> **TASK TO CARRY OUT**:
In the listing below, start your output at the line with "802 312 19.91" and end it after the line with "801 132 20.27", copying every line exactly.

> **EXERCISE MATERIAL**:
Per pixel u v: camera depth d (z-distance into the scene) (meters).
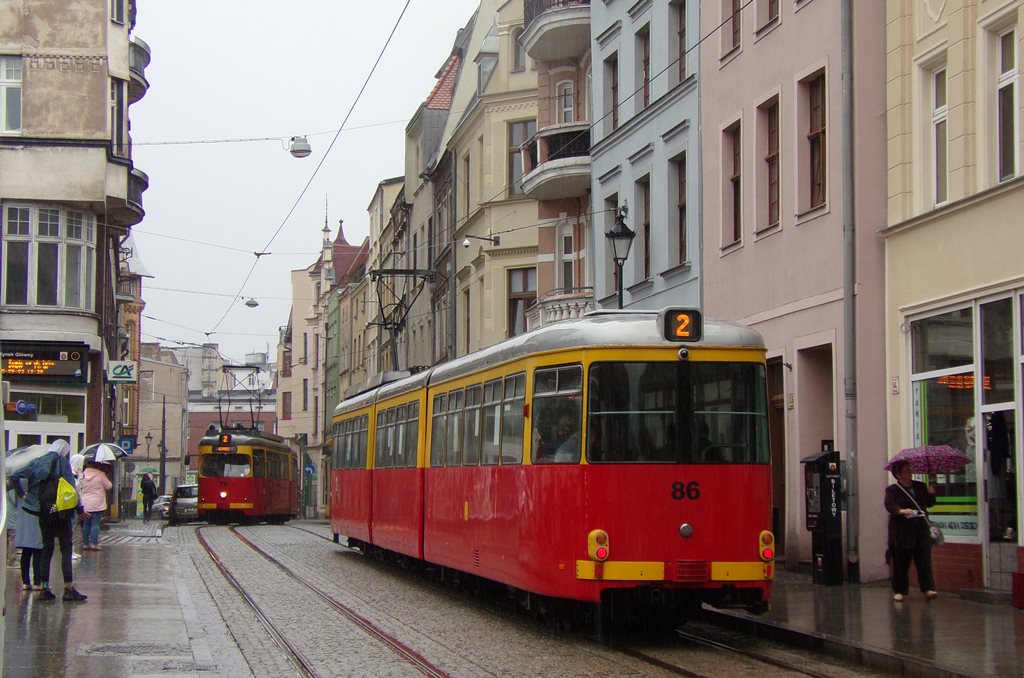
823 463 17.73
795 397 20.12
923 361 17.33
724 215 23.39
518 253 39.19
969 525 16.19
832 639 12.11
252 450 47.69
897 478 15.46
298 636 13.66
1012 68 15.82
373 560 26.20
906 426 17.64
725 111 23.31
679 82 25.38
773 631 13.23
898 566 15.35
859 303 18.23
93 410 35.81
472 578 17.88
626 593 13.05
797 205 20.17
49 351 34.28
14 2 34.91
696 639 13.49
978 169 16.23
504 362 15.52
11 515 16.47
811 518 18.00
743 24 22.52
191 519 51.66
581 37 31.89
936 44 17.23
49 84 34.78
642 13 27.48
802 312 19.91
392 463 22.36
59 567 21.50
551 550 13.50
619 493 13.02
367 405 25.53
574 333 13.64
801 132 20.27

==

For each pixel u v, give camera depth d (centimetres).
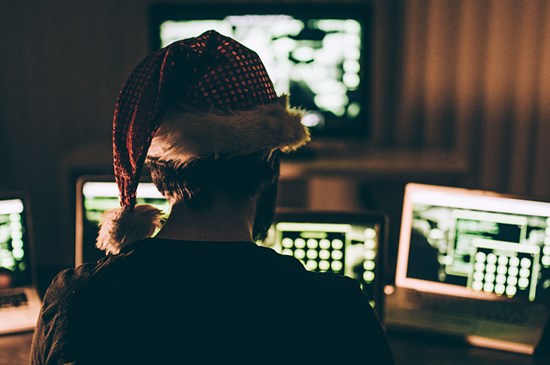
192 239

> **SOLVED EXERCISE**:
802 312 19.91
392 463 22.36
59 567 21.50
551 550 13.50
619 493 13.02
367 405 25.53
574 333 13.64
801 132 20.27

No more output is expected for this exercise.